Mount Vesuvius Facts
Mount Vesuvius is a volcano located on Italy's west coast, most famous because of its eruption in A.D. 79 that wiped out the ancient city of Pompeii. Mount Vesuvius is considered to be one of the world's most dangerous volcanoes today, not only because its eruptions are usually explosive but because of its location - close to the heavily populated city of Naples. It is the only active volcano on Europe's main land, and its last major eruption occurred in 1944, forcing Allies to flee the region during World War II. With an approximate eruption cycle of 20 years, it is overdue. Mount Vesuvius is classified as a stratovolcano, and it is part of the Campanian volcanic arc.
Interesting Mount Vesuvius Facts:
When Mount Vesuvius erupted in 79 A.D. Pompeii and Herculaneum were buried under layers of mud and volcanic material. This eruption resulted in the deaths of thousands of people.
Mount Vesuvius is a stratovolcano, a type of volcano that is highly explosive and dangerous and has fast moving volcanic fluidized rock.
The eruption in 79 A.D. that destroyed Pompeii was a surprise to its people, but if they had known what to look for they would have known it was likely to erupt. There were serious earthquakes that shook the region for several years before Mount Vesuvius erupted.

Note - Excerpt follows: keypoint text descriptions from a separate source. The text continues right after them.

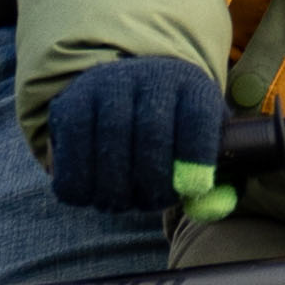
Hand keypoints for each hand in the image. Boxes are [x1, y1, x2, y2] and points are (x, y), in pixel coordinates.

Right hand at [37, 57, 220, 224]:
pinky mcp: (69, 104)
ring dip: (115, 190)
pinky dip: (79, 186)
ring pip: (109, 146)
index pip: (198, 117)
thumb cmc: (170, 131)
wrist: (121, 92)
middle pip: (152, 134)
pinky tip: (90, 193)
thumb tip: (212, 208)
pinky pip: (71, 155)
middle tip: (148, 203)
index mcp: (190, 85)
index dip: (196, 157)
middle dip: (152, 182)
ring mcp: (105, 86)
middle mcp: (148, 76)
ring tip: (120, 201)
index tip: (192, 188)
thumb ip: (216, 184)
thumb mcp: (200, 148)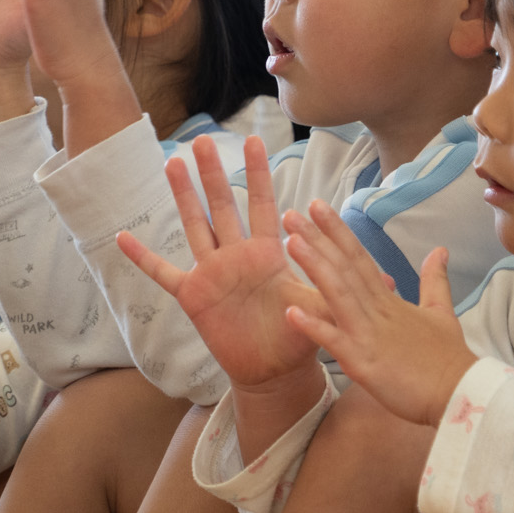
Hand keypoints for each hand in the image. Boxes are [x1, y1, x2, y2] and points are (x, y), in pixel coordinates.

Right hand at [116, 134, 324, 391]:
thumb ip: (342, 288)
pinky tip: (122, 237)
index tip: (256, 139)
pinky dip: (143, 257)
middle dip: (214, 174)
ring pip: (194, 227)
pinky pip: (164, 273)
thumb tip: (391, 279)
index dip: (259, 173)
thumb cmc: (298, 337)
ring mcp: (212, 274)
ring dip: (182, 198)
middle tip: (203, 140)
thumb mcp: (321, 306)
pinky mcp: (193, 297)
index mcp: (267, 252)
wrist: (275, 373)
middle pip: (222, 206)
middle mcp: (236, 256)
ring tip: (172, 166)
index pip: (263, 204)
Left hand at [280, 203, 475, 424]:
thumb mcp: (442, 312)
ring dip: (314, 267)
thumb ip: (434, 280)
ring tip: (291, 242)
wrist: (462, 393)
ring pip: (338, 294)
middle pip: (344, 268)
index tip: (318, 207)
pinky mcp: (365, 364)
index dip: (338, 231)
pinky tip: (290, 311)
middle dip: (318, 239)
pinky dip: (313, 326)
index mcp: (389, 300)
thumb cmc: (449, 358)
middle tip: (292, 213)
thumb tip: (440, 250)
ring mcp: (369, 336)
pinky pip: (335, 342)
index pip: (359, 257)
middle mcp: (377, 311)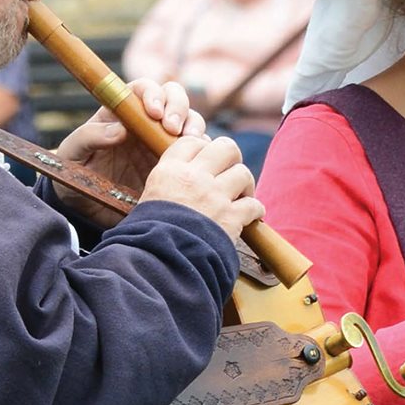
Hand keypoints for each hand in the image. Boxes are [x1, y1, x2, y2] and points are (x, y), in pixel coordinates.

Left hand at [53, 78, 206, 225]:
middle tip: (173, 129)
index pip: (143, 89)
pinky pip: (196, 154)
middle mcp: (147, 124)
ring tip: (190, 142)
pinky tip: (199, 162)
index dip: (153, 93)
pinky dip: (202, 153)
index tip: (153, 112)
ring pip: (190, 123)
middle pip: (174, 99)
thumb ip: (89, 137)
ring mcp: (163, 144)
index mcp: (122, 113)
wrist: (84, 210)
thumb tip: (119, 130)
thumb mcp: (72, 154)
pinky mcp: (176, 166)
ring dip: (194, 127)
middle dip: (179, 108)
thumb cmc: (73, 175)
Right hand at [137, 133, 264, 245]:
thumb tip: (183, 174)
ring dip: (246, 185)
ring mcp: (214, 196)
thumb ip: (169, 181)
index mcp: (170, 170)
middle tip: (229, 173)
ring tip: (241, 196)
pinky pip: (253, 205)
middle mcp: (194, 177)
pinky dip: (255, 211)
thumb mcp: (149, 199)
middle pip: (226, 147)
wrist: (159, 263)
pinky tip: (251, 216)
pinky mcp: (231, 217)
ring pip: (243, 172)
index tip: (207, 162)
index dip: (204, 149)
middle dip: (232, 159)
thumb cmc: (149, 236)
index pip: (193, 141)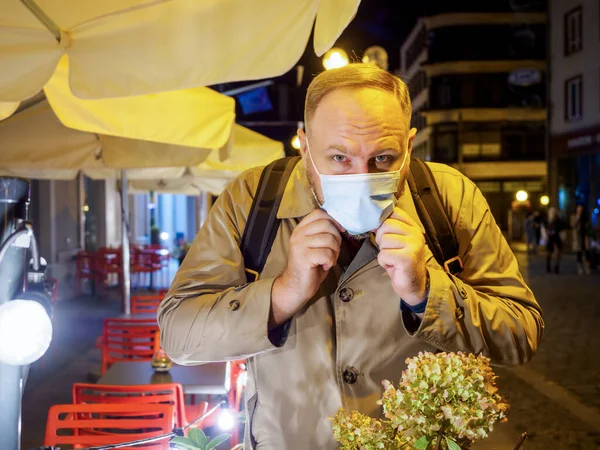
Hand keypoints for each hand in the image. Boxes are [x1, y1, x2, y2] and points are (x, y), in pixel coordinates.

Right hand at [270, 209, 341, 326]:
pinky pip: (327, 254)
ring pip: (329, 239)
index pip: (320, 213)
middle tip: (333, 251)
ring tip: (328, 260)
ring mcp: (300, 245)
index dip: (334, 221)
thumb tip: (341, 226)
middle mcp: (298, 234)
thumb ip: (323, 233)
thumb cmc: (310, 266)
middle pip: (327, 225)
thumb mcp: (315, 245)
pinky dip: (331, 261)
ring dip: (334, 252)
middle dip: (336, 239)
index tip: (339, 232)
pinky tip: (324, 266)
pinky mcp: (304, 257)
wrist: (296, 286)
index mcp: (301, 229)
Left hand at [375, 207, 426, 305]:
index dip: (382, 221)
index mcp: (413, 226)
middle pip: (386, 225)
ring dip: (383, 252)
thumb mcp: (396, 241)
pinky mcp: (407, 258)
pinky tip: (392, 265)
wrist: (413, 284)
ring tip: (392, 258)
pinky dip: (383, 262)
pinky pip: (384, 254)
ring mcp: (413, 245)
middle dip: (381, 238)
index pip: (393, 212)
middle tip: (388, 249)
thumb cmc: (401, 261)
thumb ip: (388, 228)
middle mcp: (416, 233)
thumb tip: (370, 218)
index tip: (383, 233)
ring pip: (384, 240)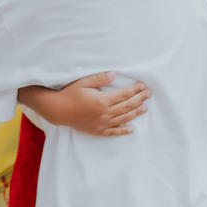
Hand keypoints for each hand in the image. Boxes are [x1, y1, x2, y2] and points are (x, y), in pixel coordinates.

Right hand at [26, 73, 150, 136]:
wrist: (58, 110)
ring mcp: (101, 124)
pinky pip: (113, 132)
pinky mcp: (97, 130)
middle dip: (139, 99)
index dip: (134, 90)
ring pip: (123, 119)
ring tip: (145, 108)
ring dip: (135, 113)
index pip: (124, 94)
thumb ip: (99, 78)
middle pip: (126, 106)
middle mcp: (104, 113)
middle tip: (148, 94)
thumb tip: (114, 74)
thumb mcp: (83, 82)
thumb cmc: (70, 93)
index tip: (143, 86)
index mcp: (102, 100)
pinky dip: (123, 131)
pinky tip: (131, 129)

When Mount Vesuvius erupted in 79 A.D. it lasted for over 24 hours, shooting 1.5 million tons of volcanic material into the atmosphere every second. This material included volcanic ash, molten rock and pumice.
A Roman poet named Pliny the Younger survived the eruption because he was 18 miles away in Misenum when it occurred, and he wrote letters describing it to a friend named Tacitus. In the 1500s these letters were discovered and this detailed account is the basis of much of the information about the eruption.
It is estimated that approximately 16,000 people died when Mount Vesuvius erupted in 79 A.D, a number that would be much larger today if another similar eruption occurred. There are approximately 2 million people living in the area that would be immediately affected by another eruption.
Much of Pompeii was actually preserved under the volcanic ash.
Other volcanoes included in the Campanian volcanic arc are Mount Etna, Campi Flegrei, Vulcano, and Stromboli.
The volcanoes in the Campanian volcanic arc are a result of the converging of African and Eurasian tectonic plates.
Although Mount Vesuvius erupted approximately every 100 years following 79 A.D.'s major eruption, it stopped in the 1st century. It erupted again in 1631, this time killing approximately 4,000 people.
Although it is expected that Mount Vesuvius will erupt again, scientists believe there will be fair warning.
The area surrounding Mount Vesuvius is a national park today. People are able to travel to within 660 feet of Mount Versuvius' summit by car, and then on foot on a spiral walkway that leads around the top up to the crater.
Italian scientists and the government have implemented new technology that should provide 14 to 20 days warning before the next eruption.